THE FAMILY of an 81-year-old woman who died after her bed sores became infected has received compensation for “inadequate treatment” at a care home.

Durham County Council settled for an undisclosed figure following the death from of Audrey Peace, of Perkinsville, near Chester-le-Street, County Durham, in March 2012, from “large infected pressure sores”.

A legal claim was brought against the council by Mrs Peace before she died in relation to the poor care she had received.

Following her death her daughter, Karen Armstrong, of Pelton, took over the legal claim in relation to poor nursing care leading to severe deterioration of pressure sores and the death of Mrs Peace.

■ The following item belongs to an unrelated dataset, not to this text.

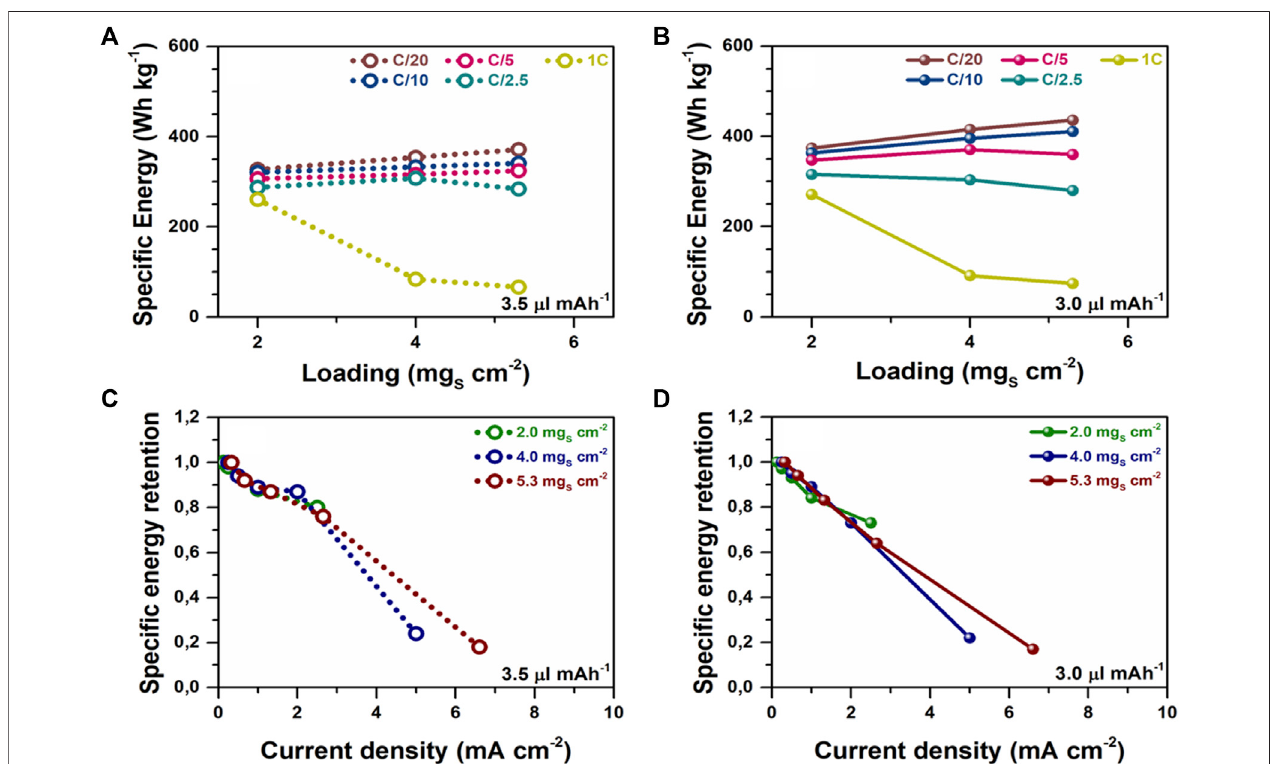
FIGURE 6 | Discharge C-rate performance of Li-S pouch-cells with different ASL (2.0, 4.0, and 5.3 mg s cm − 2 ): Speci fi c energy densities of cells with (A) E/C 3.5 µl mAh − 1 and (B) E/C3.0 µl mAh − 1 .Dischargeenergyretentionversuscurrentdensityofcellswith (C) E/C3.5 µl mAh − 1 (D) andE/C3.0 µl mAh − 1 .NOTE:Tabsand packaging were excluded from the speci fi c energy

Mrs Armstrong said: “Nothing is ever going to bring my mam back but we now have at least some sense of closure. I hope that the trust and the council have learned lessons from my mam’s case and will put these into action so no other family has to go through what we have been through.”

Mrs Peace suffered a fall at home and fractured her arm in December 2011.

She attended the University Hospital North Durham and was discharged to Mendip House, in Chester-le-Street - a care home managed at the time by county council and since closed.

During a six-week stay she developed severe pressure sores and was was attended to by district nurses employed by the trust.

According to evidence from a medical expert, there were failures to treat and to adequately document the pressure sores.

Mrs Peace was discharged home from Mendip House in February 2012. However, according to the expert an insufficient care package was put in place. She had been receiving 24-hour care at Mendip House but following her discharge a package of only four 30-minute visits was requested initially, later increased to four one-hour visits.

Her health and the condition of the pressure sores declined rapidly soon after and she was readmitted to University Hospital North Durham, where she later died. The primary cause of death stated on her death certificate was ‘large infected pressure sores’.

Mrs Armstrong complained to both the parliamentary and health service ombudsman and to the local government ombudsman who produced a joint report which was published in 2016. The report found failings by both the council and the trust.

Several admissions were made Durham and Darlington NHS Trust and an offer to settle quickly followed in October 2015.

The case against the council in relation to the claim under the Human Rights Act was settled in July 2016 and payment of damages was received at the end of the year.

Emma Jones, partner in law firm Leigh Day’s Human Rights team, represented Mrs Armstrong.

She said: “It is clear from the expert evidence and the Parliamentary and Health Service Ombudsman report there were a number of failings in this case. 

"The council state that action has been taken.  We hope that sufficient action has been taken and preventative measures put into place to ensure that such a tragedy does not happen again.”

County council head of adult care, Lee Alexander, said: “We accept the care Mrs Peace received fell short of the standards we would expect. We contacted her family in May to offer our sincere apologies and to inform them of steps we have taken to address the issues raised in the ombudsman’s report.”